──────── EXTRACT TO READ

N-point cubature on the sphere

• N: number of nodes
• method: cubature method (only 'gl' currently implemented)

Returns a Cubature object containing 2 arrays (N'x3 nodes and N'x1 weights), N'≈N Note: using array instead of tuple for weights because we'll use them in a scalar product in orientation-averaging For nodes there is less of a reason, but it can be convenient to visualise the nodes.

The cubature is normalised by 4π such that a unit integrand approximates 1.

Examples

julia> cubature_sphere(6)

────────────────
──────── DATA EXTRACTS

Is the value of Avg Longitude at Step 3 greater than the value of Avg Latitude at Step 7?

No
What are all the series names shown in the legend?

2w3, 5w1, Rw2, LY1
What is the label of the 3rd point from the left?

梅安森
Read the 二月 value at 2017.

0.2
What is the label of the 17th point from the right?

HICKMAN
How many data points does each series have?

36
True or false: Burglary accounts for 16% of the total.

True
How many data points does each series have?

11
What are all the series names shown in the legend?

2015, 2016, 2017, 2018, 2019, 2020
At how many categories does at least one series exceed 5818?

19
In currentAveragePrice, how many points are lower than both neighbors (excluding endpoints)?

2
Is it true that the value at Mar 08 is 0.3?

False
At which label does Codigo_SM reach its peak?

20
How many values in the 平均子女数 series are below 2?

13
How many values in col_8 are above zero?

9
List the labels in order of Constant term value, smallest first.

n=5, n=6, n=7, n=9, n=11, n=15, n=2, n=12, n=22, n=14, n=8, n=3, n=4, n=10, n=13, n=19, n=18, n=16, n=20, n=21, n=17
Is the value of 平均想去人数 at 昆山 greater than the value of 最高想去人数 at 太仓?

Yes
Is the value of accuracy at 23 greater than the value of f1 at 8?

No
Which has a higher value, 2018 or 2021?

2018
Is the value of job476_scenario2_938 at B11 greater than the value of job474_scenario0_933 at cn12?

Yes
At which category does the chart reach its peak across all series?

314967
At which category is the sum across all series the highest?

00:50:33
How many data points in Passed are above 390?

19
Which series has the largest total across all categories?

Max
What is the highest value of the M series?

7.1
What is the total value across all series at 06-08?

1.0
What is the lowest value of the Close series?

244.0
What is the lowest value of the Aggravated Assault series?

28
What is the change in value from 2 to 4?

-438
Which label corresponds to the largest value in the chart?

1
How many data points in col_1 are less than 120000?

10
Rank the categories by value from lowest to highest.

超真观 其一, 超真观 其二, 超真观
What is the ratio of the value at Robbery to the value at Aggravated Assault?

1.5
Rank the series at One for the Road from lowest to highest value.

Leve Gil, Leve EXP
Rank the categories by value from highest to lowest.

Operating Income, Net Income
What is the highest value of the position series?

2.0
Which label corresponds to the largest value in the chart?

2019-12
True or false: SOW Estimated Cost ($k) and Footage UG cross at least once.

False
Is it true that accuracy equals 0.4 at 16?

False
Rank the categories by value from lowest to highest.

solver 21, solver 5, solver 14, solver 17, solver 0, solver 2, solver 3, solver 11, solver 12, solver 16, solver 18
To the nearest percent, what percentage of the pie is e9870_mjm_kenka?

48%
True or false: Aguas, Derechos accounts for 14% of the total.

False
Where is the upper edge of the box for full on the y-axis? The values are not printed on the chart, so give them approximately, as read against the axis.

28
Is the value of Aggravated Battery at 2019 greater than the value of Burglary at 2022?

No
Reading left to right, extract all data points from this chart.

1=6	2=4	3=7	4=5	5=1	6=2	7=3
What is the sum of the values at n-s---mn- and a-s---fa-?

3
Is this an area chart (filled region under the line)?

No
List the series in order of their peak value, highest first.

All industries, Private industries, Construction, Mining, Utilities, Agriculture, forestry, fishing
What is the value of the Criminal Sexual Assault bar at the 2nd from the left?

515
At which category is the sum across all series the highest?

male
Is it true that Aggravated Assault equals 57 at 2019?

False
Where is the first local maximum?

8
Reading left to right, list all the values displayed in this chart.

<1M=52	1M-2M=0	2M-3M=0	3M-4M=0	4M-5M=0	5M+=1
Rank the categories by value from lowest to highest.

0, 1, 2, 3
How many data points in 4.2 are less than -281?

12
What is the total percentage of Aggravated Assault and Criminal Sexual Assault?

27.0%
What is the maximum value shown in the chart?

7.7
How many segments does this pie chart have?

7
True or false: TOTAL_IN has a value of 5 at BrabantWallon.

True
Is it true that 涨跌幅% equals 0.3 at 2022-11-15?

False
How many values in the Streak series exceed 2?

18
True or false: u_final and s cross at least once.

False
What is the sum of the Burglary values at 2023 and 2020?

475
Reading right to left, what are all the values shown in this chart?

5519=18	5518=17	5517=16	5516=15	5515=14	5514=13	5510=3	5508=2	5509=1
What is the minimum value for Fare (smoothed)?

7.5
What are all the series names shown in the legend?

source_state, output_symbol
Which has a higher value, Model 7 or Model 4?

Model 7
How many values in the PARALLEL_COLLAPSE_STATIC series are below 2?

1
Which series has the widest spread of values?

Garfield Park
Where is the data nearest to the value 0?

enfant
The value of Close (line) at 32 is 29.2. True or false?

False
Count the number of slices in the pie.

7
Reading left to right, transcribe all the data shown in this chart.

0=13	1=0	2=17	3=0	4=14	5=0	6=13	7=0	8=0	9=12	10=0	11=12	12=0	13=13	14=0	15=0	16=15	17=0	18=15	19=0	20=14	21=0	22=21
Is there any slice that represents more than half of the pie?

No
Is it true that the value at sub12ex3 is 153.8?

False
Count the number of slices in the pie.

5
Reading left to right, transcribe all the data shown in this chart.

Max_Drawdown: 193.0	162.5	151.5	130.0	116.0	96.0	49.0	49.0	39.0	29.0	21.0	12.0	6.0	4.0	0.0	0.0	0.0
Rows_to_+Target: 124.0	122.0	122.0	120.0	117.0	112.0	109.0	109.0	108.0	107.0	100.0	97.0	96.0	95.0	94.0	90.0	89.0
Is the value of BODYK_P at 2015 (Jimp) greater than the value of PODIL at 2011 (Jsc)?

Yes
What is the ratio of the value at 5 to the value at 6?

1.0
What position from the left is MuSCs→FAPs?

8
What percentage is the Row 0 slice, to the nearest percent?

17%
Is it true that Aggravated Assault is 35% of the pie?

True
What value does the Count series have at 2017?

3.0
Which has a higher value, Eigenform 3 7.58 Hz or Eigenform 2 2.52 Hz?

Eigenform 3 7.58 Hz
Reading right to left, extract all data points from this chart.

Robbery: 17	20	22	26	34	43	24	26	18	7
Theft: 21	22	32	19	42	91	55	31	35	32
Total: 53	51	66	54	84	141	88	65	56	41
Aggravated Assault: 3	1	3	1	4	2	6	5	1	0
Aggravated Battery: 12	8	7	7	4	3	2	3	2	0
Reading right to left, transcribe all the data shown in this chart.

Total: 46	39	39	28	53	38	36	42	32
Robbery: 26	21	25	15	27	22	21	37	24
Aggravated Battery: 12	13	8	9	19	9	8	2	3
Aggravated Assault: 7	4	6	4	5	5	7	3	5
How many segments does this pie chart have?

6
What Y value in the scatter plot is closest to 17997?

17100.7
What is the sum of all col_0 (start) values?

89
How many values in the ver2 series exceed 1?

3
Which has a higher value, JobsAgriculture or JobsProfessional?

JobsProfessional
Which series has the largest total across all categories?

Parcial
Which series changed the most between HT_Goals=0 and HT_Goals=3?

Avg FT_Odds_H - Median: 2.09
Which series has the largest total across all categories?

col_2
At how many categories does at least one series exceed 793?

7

────────────────

PROBLEM A
In the cubature documentation, what is the cubature normalized by?
PROBLEM B
For each statement, say whether it agrees with the cubature documentation. Answer yes or no, and quote the deciding words.
(i) The only cubature method currently implemented is 'gl'.
(ii) The weights are returned as a tuple.
(iii) The number of returned nodes always equals N exactly.
PROBLEM C
Transcribe the cubature documentation between "N-point cubature on" and "visualise the nodes.", inclusive.

EXERCISE SOLUTION A
By 4π, so that a unit integrand approximates 1.

EXERCISE SOLUTION B
(i) Yes: "only 'gl' currently implemented"
(ii) No: "using array instead of tuple for weights"
(iii) No: "N'≈N"

EXERCISE SOLUTION C
N-point cubature on the sphere

• N: number of nodes
• method: cubature method (only 'gl' currently implemented)

Returns a Cubature object containing 2 arrays (N'x3 nodes and N'x1 weights), N'≈N Note: using array instead of tuple for weights because we'll use them in a scalar product in orientation-averaging For nodes there is less of a reason, but it can be convenient to visualise the nodes.